Outside magazine, September 1994
Essentials: If the Boot Fits. . .
By Glenn Randall
Boots that fit poorly when new won't get better with time--your feet will give out first. Here's how to get the size right on the initial go-around:
Boots are built on plastic forms, called lasts, that give them their shape--and lasts can differ from manufacturer to manufacturer. An informed shopkeeper will know how particular brands run. If anything, buy a boot that's a tad too narrow; it will stretch slightly.
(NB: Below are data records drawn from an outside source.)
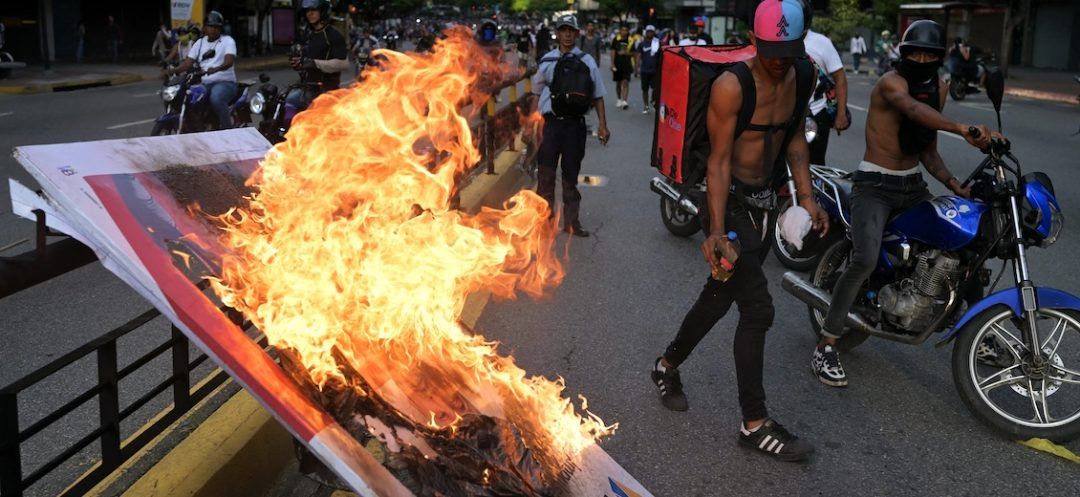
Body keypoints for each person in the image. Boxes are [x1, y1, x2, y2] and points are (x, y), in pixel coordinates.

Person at [652, 0, 824, 462]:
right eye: (770, 49)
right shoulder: (733, 86)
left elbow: (792, 136)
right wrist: (713, 230)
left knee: (719, 296)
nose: (777, 59)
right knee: (758, 308)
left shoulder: (803, 75)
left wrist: (806, 197)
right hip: (729, 203)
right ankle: (754, 423)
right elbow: (719, 160)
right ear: (753, 39)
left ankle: (666, 366)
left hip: (765, 203)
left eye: (787, 50)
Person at [810, 20, 994, 387]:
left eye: (929, 54)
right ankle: (827, 343)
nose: (921, 59)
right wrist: (960, 128)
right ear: (903, 53)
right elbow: (912, 110)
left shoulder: (938, 88)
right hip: (874, 186)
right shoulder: (890, 83)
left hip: (911, 186)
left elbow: (926, 147)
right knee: (864, 258)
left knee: (964, 245)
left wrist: (954, 184)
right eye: (915, 53)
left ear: (940, 57)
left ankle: (978, 332)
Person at [532, 14, 610, 238]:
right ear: (557, 33)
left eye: (570, 30)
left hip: (574, 127)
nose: (567, 34)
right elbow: (535, 95)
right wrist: (530, 125)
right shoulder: (547, 61)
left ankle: (572, 222)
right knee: (545, 175)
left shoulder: (587, 62)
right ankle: (544, 221)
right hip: (550, 126)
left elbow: (598, 96)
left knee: (570, 175)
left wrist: (603, 126)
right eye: (563, 30)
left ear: (576, 33)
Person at [165, 11, 237, 130]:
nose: (213, 30)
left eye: (216, 27)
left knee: (216, 98)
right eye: (210, 26)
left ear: (220, 28)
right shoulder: (200, 43)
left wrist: (217, 68)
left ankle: (227, 130)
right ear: (205, 28)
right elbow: (188, 63)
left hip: (225, 82)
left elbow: (229, 61)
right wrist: (173, 71)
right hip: (205, 83)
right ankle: (198, 127)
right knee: (191, 99)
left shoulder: (228, 41)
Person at [803, 21, 849, 164]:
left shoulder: (822, 43)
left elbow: (840, 77)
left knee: (815, 164)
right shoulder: (779, 39)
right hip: (785, 115)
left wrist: (841, 114)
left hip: (816, 115)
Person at [291, 0, 349, 103]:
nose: (310, 13)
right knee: (281, 102)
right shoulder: (310, 34)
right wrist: (299, 63)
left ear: (322, 11)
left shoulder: (333, 35)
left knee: (293, 102)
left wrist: (315, 63)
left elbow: (343, 64)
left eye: (314, 10)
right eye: (307, 10)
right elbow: (308, 60)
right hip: (307, 87)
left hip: (326, 91)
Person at [634, 25, 661, 114]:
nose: (650, 33)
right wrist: (637, 68)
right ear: (646, 32)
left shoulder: (658, 43)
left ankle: (653, 100)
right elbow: (638, 56)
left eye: (651, 31)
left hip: (655, 70)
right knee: (645, 89)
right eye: (648, 31)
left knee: (656, 88)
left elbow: (662, 56)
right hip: (644, 70)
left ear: (654, 33)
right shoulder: (642, 43)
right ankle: (646, 106)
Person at [609, 25, 634, 109]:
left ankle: (625, 101)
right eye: (622, 30)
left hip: (627, 65)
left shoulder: (630, 40)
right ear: (620, 31)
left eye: (626, 30)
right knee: (618, 83)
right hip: (617, 64)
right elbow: (612, 51)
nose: (624, 32)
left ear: (628, 31)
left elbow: (634, 53)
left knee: (626, 82)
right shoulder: (616, 39)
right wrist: (612, 64)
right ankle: (619, 99)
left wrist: (626, 53)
Watch the Front and the Rear
To ensure adequate room for your toes, start off wearing the socks that you'll don for the trail and then unlace the boot and slide your foot forward. You should have about a finger's width of space between foot and boot at the heel. So you don't lose that space over time, use shoe trees to keep your boot soles from curling.
Take a Spin
Shoulder a loaded pack and traipse around the shop. A little up-and-down heel movement in new boots is acceptable, but a lot of rubbing may never go away and will ultimately cause blisters. Test the arch support by standing over the edge of a curb--the sole shouldn't give much--and the ankle support by rocking your foot from side to side. Hook the boot heel on a step to make sure
your toes won't hit the leather on descents. Wear the boots around the house and take them back to the store if you're not satisfied. A little carpet never hurt a lugged sole.